Farm Bureau defends climbers as BLM limits access
Farm activists fear ranching activity could be targeted
By JOHN O'CONNELL
POCATELLO, Idaho -- The Idaho Farm Bureau Federation has come to the aid of Southeast Idaho rock climbers who scale the crags on Bureau of Land Management property near Massacre Rocks State Park.
In mid-August, the BLM announced its intent to ban rock climbing in the popular recreation area along the Snake River west of American Falls, called Cedar Fields. The BLM voiced concerns that climbing is adversely impacting cultural resources on the cliffs, which are protected under the National Register of Historic Places.
John Thompson, director of information for the Idaho Farm Bureau, said cattle graze in the area and could also be deemed a risk to the cultural resources.
"We're going to submit a public comment because we have concerns about picking any specific user group out of the mix. You never know. Next time it might be us," Thompson said. "We've been out there with them, and they're not hurting anything."
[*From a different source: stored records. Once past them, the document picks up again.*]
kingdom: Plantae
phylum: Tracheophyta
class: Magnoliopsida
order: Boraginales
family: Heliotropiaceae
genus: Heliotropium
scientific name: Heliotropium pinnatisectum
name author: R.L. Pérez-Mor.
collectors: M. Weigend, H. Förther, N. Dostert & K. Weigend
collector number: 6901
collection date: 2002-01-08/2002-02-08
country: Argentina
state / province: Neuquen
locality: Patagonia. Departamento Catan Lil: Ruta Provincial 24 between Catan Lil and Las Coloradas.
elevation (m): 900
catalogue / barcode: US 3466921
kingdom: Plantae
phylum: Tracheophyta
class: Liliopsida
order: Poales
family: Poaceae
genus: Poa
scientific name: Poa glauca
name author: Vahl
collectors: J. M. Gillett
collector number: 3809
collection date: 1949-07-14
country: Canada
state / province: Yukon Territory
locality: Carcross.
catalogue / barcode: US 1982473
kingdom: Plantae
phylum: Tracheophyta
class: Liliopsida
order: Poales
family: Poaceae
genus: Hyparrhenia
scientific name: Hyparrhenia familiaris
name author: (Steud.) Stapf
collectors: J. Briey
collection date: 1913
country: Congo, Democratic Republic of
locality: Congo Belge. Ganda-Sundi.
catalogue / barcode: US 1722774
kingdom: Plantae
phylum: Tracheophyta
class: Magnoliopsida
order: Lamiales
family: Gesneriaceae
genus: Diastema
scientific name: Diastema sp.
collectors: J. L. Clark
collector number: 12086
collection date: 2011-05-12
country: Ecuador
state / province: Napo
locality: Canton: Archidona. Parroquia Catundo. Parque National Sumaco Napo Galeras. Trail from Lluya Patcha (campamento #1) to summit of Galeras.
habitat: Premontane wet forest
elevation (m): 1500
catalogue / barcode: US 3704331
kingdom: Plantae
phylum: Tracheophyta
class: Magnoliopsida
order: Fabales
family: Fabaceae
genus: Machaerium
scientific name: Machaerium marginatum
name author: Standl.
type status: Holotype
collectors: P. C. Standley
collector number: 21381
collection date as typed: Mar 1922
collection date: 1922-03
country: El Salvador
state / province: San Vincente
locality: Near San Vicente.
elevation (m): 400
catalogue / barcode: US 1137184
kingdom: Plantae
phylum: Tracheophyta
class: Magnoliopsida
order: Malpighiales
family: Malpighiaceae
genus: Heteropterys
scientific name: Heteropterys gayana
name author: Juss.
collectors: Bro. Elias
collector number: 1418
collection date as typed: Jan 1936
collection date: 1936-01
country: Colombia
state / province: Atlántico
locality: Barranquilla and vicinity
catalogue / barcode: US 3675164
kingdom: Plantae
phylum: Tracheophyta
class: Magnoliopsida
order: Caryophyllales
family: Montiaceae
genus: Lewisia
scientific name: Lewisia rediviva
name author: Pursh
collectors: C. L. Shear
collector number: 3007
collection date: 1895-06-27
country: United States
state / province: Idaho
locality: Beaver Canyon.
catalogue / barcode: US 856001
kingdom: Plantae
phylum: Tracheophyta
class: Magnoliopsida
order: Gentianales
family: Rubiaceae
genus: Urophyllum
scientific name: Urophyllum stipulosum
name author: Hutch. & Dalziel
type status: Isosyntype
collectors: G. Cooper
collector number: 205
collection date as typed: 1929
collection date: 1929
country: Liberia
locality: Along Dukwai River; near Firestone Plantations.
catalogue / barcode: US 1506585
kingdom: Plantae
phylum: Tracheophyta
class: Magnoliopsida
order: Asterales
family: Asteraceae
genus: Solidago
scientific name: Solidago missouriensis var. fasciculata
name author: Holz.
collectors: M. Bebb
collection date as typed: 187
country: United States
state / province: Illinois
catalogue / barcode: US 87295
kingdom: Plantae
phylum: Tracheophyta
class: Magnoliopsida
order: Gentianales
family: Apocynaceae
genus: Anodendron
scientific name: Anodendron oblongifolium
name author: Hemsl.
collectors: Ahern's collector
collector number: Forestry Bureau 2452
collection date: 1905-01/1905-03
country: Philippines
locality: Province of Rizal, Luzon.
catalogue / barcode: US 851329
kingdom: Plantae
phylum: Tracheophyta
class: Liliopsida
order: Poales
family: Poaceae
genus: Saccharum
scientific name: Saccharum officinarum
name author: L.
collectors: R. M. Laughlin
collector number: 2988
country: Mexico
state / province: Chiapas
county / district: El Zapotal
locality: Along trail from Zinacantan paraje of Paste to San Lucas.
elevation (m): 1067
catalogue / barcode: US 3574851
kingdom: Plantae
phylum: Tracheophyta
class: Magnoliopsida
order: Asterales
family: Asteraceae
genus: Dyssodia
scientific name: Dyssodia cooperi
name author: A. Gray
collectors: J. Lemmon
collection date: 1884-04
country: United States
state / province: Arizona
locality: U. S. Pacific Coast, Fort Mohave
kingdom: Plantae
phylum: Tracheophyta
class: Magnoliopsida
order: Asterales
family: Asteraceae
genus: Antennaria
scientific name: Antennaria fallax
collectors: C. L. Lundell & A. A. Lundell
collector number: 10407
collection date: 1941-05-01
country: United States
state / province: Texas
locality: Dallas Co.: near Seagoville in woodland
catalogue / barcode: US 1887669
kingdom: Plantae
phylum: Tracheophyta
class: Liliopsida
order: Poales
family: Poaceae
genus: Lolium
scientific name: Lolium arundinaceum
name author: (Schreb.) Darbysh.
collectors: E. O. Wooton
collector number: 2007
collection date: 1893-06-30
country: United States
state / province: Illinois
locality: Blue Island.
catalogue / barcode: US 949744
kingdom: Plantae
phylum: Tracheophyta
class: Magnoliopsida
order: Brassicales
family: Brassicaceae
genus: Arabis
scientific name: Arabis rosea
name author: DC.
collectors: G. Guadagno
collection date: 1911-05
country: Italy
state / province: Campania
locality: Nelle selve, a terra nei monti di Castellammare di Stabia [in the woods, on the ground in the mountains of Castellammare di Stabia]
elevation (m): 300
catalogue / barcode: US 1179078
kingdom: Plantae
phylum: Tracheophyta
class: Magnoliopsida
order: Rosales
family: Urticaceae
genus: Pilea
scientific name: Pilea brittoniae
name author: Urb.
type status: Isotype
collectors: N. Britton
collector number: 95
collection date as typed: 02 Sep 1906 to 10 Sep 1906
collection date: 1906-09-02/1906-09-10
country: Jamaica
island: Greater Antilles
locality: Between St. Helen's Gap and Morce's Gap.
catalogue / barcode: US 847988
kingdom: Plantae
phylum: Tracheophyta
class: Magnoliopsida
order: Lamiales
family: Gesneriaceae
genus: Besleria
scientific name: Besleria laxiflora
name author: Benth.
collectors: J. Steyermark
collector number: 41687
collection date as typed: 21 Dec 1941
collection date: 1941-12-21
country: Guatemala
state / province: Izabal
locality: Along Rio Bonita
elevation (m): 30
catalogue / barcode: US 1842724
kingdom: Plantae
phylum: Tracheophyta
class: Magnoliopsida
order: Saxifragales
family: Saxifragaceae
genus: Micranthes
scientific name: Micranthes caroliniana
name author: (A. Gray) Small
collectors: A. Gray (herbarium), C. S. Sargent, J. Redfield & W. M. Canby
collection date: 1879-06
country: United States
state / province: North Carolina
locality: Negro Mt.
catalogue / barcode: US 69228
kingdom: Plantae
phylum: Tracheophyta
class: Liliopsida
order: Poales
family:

Heather Tiel-Nelson, BLM spokeswoman for the Twin Falls district, said the cultural resources, most of which are located by the bases of the cliffs, were assessed in the mid-1990s.
"Cedar Fields is known to have been seasonally occupied for 12,000 years. The cliff areas were heavily used for shelter," she said.
A reassessment conducted in August found degradation to a number of the resources, Tiel-Nelson said. She said in some cases, climbers have trampled vegetation, resulting in exposure and weathering of the artifacts.
Public meetings are scheduled on the issue, each lasting from 5-7 p.m., on Sept. 26 at Pocatello City Hall, Sept. 28 at the Best Western Hotel in Burley and Oct. 12 in American Falls at the Power County Historical Museum building.
Tiel-Nelson said the discussions will focus on climbing, camping and trail building on the land.
She said the impacts of cattle could potentially come up when the Cedar Fields grazing permit is up for renewal, but "we're not seeing any impacts from livestock on those archaeological sites."
Farm Bureau members Lisa Safford and Troy Neu, who are both Pocatello business owners, brought the issue to Thompson's attention.
In Neu's opinion, youths throwing parties involving target shooting and trash piles comprise the only user group posing a problem at the site. He's found that climbers are always quick to pick up litter.
"To me it's just a natural step in the process to say, 'Gosh, we've got to limit cattle also.' It's public land for crying out loud, and that's my main concern, that it remains public land," Neu said.
Safford has sought allies among horseback riders, off-road vehicle enthusiasts and ranchers to support the climbers. The area that would be closed to climbing includes 16 walls and 162 routes with prime access, she said.
"I approached Farm Bureau Federation because I think it's only a matter of time that agricultural uses also get targeted for elimination," Safford said. "There are cattle that graze there. As far as I can tell, there's no problem there, and as far as I can tell, there's no problem with climbers there either."